Aleksandar Ribić

Personal information
- Full name: Aleksandar Ribić
- Date of birth: 25 March 1982 (age 43)
- Place of birth: Belgrade, Serbia, Yugoslavia
- Position: Forward

Team information
- Current team: MFPA (veterans)

Senior career*
- Years: Team / Apps / (Gls)
- 2008-2009: White Eagles
- 2009–2010: Radnički Sombor
- 2010–2011: Naxxar Motors
- 2011–2012: ZC Excess RP Bidnija
- 2012–2013: Balzan
- 2013–2014: Pembroke Athleta
- 2014–2015: Lija Athletic
- 2015–2018: Kirkop United
- 2015-2017: Sliema
- 2019-2020: Wardija (veterans)
- 2020-: MFPA (veterans)

= Aleksandar Ribić =

Georgian footballer

Aleksandar Ribić (Александар Рибић, /sr/; born 25 March 1982 is a Serbian footballer and futsal player who plays as forward, currently playing for MFPA of the VMFA League (veterans). In Malta, he is known as Alex and Alexander Ribic.

==Career==

After winning the 2008–09 title with White Eagles, Aleksandar Ribić was voted Best Futsal Player. Soon after it, he was the White Eagles's top scorer with 5 goals in 3 matches at the Preliminary round of the 2009–10 UEFA Futsal Cup held in August 2009 in Kaunas, the capital of Lithuania.

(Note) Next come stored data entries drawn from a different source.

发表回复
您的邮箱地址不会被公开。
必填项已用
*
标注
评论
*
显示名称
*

In the opening match held at the S. Darius and S. Girenas Sport Center, the Maltese side equalized three times through two goals from Ribić and one from Milijić before finally going down 4–3 to KF Tirana. Despite two hat-tricks, from Ribić and Mijailović, the Maltese side suffered a 7–9 defeat to Nautara from Kaunas.

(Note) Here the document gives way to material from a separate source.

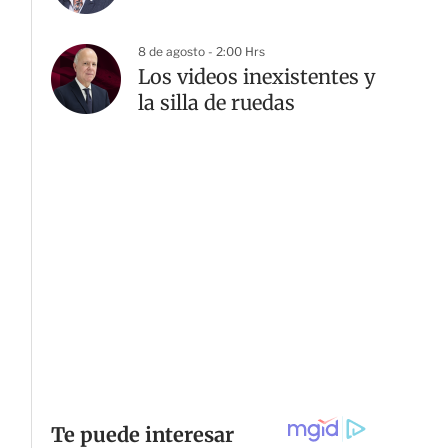
8 de agosto - 2:00 Hrs
Los videos inexistentes y
G
la silla de ruedas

After a brief spell with Radnički in the Serbian First Division, Ribić returned to playing futsal in Malta. After playing futsal for Naxxar Motors, ZC Excess RP Bidnija, and Balzan, Ribić alternated between outdoor football — representing Pembroke Athleta and Kirkop United — and futsal with Lija Athletic and Sliema. Since 2020, he has played for MFPA in the local veterans league.

==Awards==

Besides receiving the award for Best Futsal First Division Player in the 2008–09 season, Ribić was two times the First Division top goalscorer, in 2009–10 title as a member of Naxxar Motors Futsal and two years later when he scored 40 goal as a member of ZC Excess RP Bidnija.